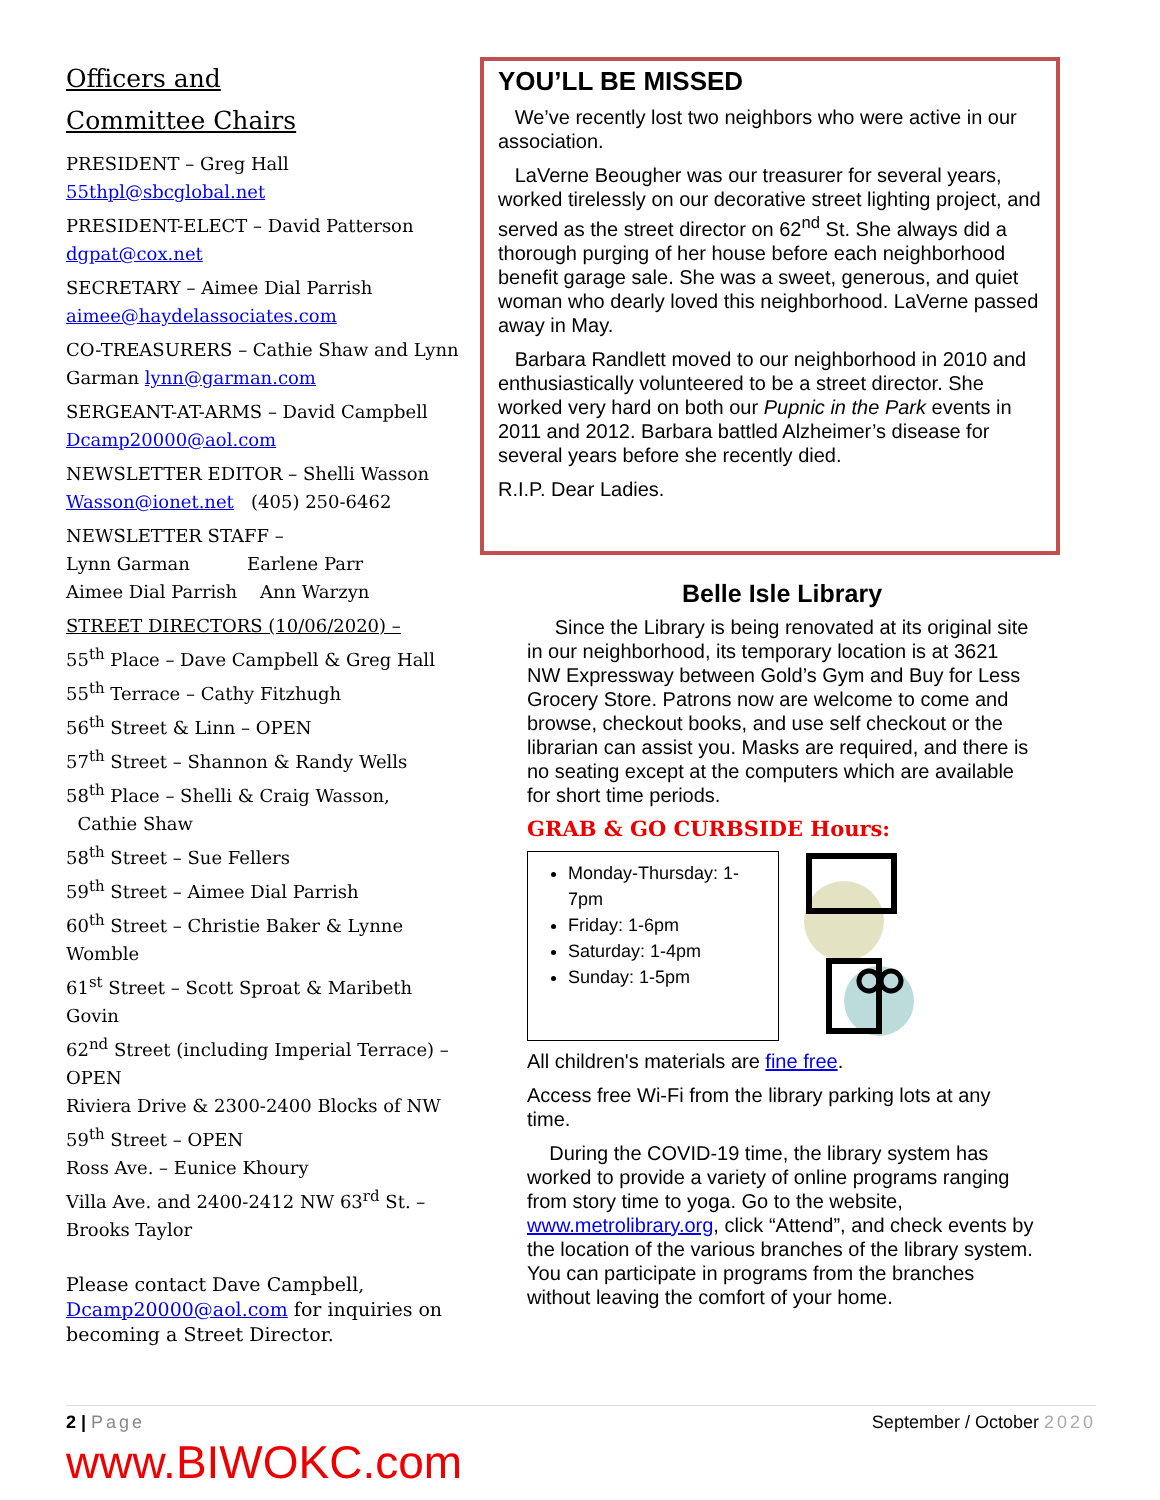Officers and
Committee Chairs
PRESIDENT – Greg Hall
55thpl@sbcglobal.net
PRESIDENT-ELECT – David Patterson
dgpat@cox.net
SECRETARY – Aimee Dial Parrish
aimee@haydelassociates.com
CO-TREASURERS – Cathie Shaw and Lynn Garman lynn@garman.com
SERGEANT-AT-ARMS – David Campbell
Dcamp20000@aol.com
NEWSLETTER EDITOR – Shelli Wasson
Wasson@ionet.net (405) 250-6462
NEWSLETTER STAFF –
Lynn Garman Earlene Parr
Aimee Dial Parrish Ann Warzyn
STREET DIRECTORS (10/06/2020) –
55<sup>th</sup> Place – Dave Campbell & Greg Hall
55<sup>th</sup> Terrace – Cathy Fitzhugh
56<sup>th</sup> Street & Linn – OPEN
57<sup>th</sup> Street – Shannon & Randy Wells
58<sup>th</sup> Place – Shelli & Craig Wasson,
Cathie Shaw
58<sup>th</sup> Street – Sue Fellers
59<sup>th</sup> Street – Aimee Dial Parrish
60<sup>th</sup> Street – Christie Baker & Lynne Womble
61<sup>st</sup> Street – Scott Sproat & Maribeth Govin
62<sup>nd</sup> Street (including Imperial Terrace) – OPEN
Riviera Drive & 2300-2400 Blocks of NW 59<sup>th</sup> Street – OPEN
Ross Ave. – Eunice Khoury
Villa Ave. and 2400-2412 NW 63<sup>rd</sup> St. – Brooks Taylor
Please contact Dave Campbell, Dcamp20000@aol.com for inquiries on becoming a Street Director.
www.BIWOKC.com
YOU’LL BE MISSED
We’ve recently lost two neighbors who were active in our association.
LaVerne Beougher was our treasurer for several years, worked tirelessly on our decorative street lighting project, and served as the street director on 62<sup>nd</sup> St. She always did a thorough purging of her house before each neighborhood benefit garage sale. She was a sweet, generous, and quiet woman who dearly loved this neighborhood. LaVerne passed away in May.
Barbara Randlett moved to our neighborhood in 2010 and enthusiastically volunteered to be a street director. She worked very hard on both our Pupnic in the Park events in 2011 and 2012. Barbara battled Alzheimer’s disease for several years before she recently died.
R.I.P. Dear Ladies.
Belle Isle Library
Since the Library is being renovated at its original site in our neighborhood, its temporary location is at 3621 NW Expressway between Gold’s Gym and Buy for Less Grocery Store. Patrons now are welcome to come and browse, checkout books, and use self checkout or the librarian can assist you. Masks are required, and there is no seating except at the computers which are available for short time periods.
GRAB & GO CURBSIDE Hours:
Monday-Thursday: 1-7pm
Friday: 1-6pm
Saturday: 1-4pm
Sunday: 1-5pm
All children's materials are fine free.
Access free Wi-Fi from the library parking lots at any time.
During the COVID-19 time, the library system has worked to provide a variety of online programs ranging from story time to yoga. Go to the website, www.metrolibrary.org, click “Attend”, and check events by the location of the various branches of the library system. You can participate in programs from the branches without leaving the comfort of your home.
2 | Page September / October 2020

== ABOUT THIS EXERCISE ==
The required output is every line above from the one with "Villa Ave. and" down to the one with "LaVerne Beougher was", restated word for word, ends included.

== PROBLEM SOLUTION ==
Villa Ave. and 2400-2412 NW 63<sup>rd</sup> St. – Brooks Taylor
Please contact Dave Campbell, Dcamp20000@aol.com for inquiries on becoming a Street Director.
www.BIWOKC.com
YOU’LL BE MISSED
We’ve recently lost two neighbors who were active in our association.
LaVerne Beougher was our treasurer for several years, worked tirelessly on our decorative street lighting project, and served as the street director on 62<sup>nd</sup> St. She always did a thorough purging of her house before each neighborhood benefit garage sale. She was a sweet, generous, and quiet woman who dearly loved this neighborhood. LaVerne passed away in May.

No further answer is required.